EXERCISE BRIEF:
Without the pictures, set down every record below exactly as it reads.

DATA SUPPLIED:
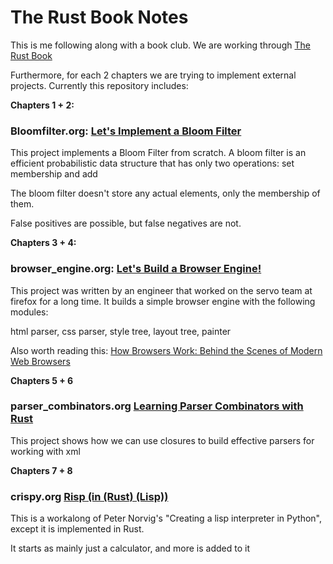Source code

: # The Rust Book Notes

This is me following along with a book club. 
We are working through [The Rust Book](https://doc.rust-lang.org/stable/book/title-page.html)

Furthermore, for each 2 chapters we are trying to implement external projects.
Currently this repository includes:

**Chapters 1 + 2:**

### Bloomfilter.org: [Let's Implement a Bloom Filter](https://onatm.dev/2020/08/10/let-s-implement-a-bloom-filter/)

This project implements a Bloom Filter from scratch. A bloom filter is an efficient probabilistic data structure that has only two operations:
set membership and add

The bloom filter doesn't store any actual elements, only the membership of them.

False positives are possible, but false negatives are not. 

**Chapters 3 + 4:**

### browser_engine.org: [Let's Build a Browser Engine!](https://limpet.net/mbrubeck/2014/08/08/toy-layout-engine-1.html)

This project was written by an engineer that worked on the servo team at firefox for a long time.
It builds a simple browser engine with the following modules:

html parser, css parser, style tree, layout tree, painter

Also worth reading this: [How Browsers Work: Behind the Scenes of Modern Web Browsers](https://www.html5rocks.com/en/tutorials/internals/howbrowserswork/)

**Chapters 5 + 6**

### parser_combinators.org [Learning Parser Combinators with Rust](https://bodil.lol/parser-combinators/)

This project shows how we can use closures to build effective parsers for working with xml

**Chapters 7 + 8**

### crispy.org [Risp (in (Rust) (Lisp))](https://stopa.io/post/222)

This is a workalong of Peter Norvig's "Creating a lisp interpreter in Python", except it is implemented in Rust.

It starts as mainly just a calculator, and more is added to it

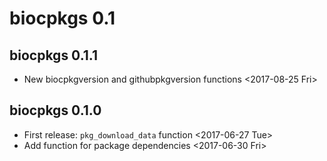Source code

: # biocpkgs 0.1

## biocpkgs 0.1.1

- New biocpkgversion and githubpkgversion functions <2017-08-25 Fri>

## biocpkgs 0.1.0

- First release: `pkg_download_data` function <2017-06-27 Tue>
- Add function for package dependencies <2017-06-30 Fri>



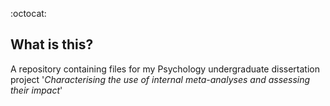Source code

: :octocat:	
## What is this?
A repository containing files for my Psychology undergraduate dissertation project '*Characterising the use of internal meta-analyses and assessing their impact*'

SOLUTION TO THE PROBLEM:
Source code

: # The Rust Book Notes

This is me following along with a book club. 
We are working through [The Rust Book](https://doc.rust-lang.org/stable/book/title-page.html)

Furthermore, for each 2 chapters we are trying to implement external projects.
Currently this repository includes:

**Chapters 1 + 2:**

### Bloomfilter.org: [Let's Implement a Bloom Filter](https://onatm.dev/2020/08/10/let-s-implement-a-bloom-filter/)

This project implements a Bloom Filter from scratch. A bloom filter is an efficient probabilistic data structure that has only two operations:
set membership and add

The bloom filter doesn't store any actual elements, only the membership of them.

False positives are possible, but false negatives are not. 

**Chapters 3 + 4:**

### browser_engine.org: [Let's Build a Browser Engine!](https://limpet.net/mbrubeck/2014/08/08/toy-layout-engine-1.html)

This project was written by an engineer that worked on the servo team at firefox for a long time.
It builds a simple browser engine with the following modules:

html parser, css parser, style tree, layout tree, painter

Also worth reading this: [How Browsers Work: Behind the Scenes of Modern Web Browsers](https://www.html5rocks.com/en/tutorials/internals/howbrowserswork/)

**Chapters 5 + 6**

### parser_combinators.org [Learning Parser Combinators with Rust](https://bodil.lol/parser-combinators/)

This project shows how we can use closures to build effective parsers for working with xml

**Chapters 7 + 8**

### crispy.org [Risp (in (Rust) (Lisp))](https://stopa.io/post/222)

This is a workalong of Peter Norvig's "Creating a lisp interpreter in Python", except it is implemented in Rust.

It starts as mainly just a calculator, and more is added to it

Source code

: # biocpkgs 0.1

## biocpkgs 0.1.1

- New biocpkgversion and githubpkgversion functions <2017-08-25 Fri>

## biocpkgs 0.1.0

- First release: `pkg_download_data` function <2017-06-27 Tue>
- Add function for package dependencies <2017-06-30 Fri>



Source code

: :octocat:	
## What is this?
A repository containing files for my Psychology undergraduate dissertation project '*Characterising the use of internal meta-analyses and assessing their impact*'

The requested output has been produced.